Secret baptisms show how Christians are still persecuted around the world

A LINE of blurry-faced catechumens stood on a muddy track in a remote area of ​​Bangladesh waiting their turn to be secretly baptized in a pond in video footage released by Open Doors, an organization that tracks Christian persecution around the world.

These Christians were afraid to practice their faith where they lived.

In Bangladesh, churches were coming under increasing attack and violence was increasing.

Authorities often ignored requests for help from the Christian minority, which made up less than 1 percent of the population.

Bangladesh was one of many countries covered in Open Doors’ latest annual report on Christian persecution.

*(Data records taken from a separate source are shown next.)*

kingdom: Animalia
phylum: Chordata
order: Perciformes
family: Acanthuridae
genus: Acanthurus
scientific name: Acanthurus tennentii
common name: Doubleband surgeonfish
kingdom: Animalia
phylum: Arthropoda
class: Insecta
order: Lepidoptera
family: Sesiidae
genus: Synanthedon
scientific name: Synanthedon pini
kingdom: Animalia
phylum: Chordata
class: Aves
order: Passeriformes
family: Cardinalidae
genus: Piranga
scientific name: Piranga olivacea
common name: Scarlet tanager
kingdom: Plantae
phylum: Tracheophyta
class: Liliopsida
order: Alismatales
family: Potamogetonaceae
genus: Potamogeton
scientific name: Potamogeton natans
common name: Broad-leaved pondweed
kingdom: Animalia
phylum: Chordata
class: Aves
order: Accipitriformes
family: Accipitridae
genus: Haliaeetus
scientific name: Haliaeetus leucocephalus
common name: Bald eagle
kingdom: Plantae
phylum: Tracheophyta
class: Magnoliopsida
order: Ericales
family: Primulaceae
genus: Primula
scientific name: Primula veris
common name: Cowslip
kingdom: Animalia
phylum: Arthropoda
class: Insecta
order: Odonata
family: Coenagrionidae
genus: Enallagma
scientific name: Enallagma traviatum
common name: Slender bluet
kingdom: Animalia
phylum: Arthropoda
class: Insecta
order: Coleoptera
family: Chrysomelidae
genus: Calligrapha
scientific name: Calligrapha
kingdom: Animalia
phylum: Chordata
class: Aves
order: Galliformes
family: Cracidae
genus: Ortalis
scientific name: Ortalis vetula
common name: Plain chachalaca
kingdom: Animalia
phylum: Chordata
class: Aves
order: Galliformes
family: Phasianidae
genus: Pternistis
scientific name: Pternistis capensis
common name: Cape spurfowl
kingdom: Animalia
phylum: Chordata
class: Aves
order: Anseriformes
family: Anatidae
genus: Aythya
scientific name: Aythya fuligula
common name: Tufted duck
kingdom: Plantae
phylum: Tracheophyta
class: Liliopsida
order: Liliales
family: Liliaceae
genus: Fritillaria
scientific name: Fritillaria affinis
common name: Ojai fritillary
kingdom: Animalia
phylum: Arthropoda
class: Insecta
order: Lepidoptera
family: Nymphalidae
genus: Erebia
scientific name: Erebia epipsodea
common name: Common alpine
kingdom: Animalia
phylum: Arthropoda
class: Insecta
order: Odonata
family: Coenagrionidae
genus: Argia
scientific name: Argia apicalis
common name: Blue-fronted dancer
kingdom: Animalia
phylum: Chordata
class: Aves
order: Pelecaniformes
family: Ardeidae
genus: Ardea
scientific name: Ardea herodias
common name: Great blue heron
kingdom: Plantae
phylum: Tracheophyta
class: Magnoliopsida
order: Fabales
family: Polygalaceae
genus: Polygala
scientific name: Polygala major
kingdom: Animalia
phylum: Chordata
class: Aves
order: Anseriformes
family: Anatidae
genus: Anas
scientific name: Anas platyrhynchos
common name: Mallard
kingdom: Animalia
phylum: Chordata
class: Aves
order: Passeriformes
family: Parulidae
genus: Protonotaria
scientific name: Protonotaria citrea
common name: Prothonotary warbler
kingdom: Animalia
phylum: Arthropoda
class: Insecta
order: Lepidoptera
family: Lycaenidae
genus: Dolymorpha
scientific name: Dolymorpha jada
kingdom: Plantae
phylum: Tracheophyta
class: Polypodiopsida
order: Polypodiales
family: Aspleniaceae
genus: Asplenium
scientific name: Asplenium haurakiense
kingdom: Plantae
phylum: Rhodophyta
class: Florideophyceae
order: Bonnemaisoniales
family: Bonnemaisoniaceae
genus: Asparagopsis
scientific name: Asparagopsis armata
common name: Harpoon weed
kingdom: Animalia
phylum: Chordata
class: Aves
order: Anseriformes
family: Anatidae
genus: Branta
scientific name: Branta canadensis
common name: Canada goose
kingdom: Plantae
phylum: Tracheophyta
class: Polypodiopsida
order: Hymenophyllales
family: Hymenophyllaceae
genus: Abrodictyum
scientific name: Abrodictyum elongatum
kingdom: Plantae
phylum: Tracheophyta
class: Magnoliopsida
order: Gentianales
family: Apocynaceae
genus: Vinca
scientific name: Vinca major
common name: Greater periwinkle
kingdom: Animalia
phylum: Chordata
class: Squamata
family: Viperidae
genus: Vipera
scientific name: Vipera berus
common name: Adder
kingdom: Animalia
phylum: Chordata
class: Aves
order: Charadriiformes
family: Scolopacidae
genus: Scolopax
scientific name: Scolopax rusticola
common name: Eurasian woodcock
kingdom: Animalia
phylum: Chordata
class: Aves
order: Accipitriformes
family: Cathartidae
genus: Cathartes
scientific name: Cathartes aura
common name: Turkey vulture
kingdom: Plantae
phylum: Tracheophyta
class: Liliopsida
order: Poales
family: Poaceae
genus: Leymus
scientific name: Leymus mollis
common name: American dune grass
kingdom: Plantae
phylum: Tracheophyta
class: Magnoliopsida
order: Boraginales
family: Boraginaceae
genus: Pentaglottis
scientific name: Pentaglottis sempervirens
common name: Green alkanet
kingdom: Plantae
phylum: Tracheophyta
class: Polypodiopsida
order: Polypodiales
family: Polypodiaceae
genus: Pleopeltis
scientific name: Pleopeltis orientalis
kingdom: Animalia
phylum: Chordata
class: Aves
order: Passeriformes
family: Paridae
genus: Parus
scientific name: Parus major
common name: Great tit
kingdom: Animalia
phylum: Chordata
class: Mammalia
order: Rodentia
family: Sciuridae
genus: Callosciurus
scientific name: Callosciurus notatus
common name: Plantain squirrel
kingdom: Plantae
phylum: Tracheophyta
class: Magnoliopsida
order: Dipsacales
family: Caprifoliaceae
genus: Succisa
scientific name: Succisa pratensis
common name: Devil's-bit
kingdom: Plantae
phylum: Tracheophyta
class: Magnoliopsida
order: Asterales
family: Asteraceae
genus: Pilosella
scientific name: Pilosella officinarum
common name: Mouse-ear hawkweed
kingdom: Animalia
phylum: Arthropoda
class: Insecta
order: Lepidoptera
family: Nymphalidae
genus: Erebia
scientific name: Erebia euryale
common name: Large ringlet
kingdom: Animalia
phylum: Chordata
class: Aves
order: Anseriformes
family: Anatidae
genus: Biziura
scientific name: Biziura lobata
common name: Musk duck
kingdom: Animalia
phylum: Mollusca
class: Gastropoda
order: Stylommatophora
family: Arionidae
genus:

Over the past year, globally, Open Doors has reported:

  • More than 360 million Christians live in places where they experience high levels of persecution and discrimination
  • 5898 Christians killed for their faith
  • 5110 churches and other Christian buildings attacked
  • 6175 believers detained without trial, arrested, sentenced or imprisoned
  • 3829 Christians kidnapped

Recently, an attack on a Nigerian church celebrating the Pentecost mass left 50 Catholics dead.

The attack was part of a long list of attacks over the past 30 years in the country, starting with the 1987 riots.

Other countries like North Korea remain extremely hostile to Christians, often appearing in the top three positions on the Open Doors Watch list over the past 20 years for Christian persecution.

Open Doors reported that any follower of Jesus immediately faces “imprisonment, brutal torture and death” in North Korea.

Even so, according to the report, Christianity continued to grow.

Afghanistan tops the watch list this year due to the Taliban takeover of the government.

It remained impossible to live openly as a Christian in Afghanistan, according to the report.

If caught, Christians usually fled the country or were killed.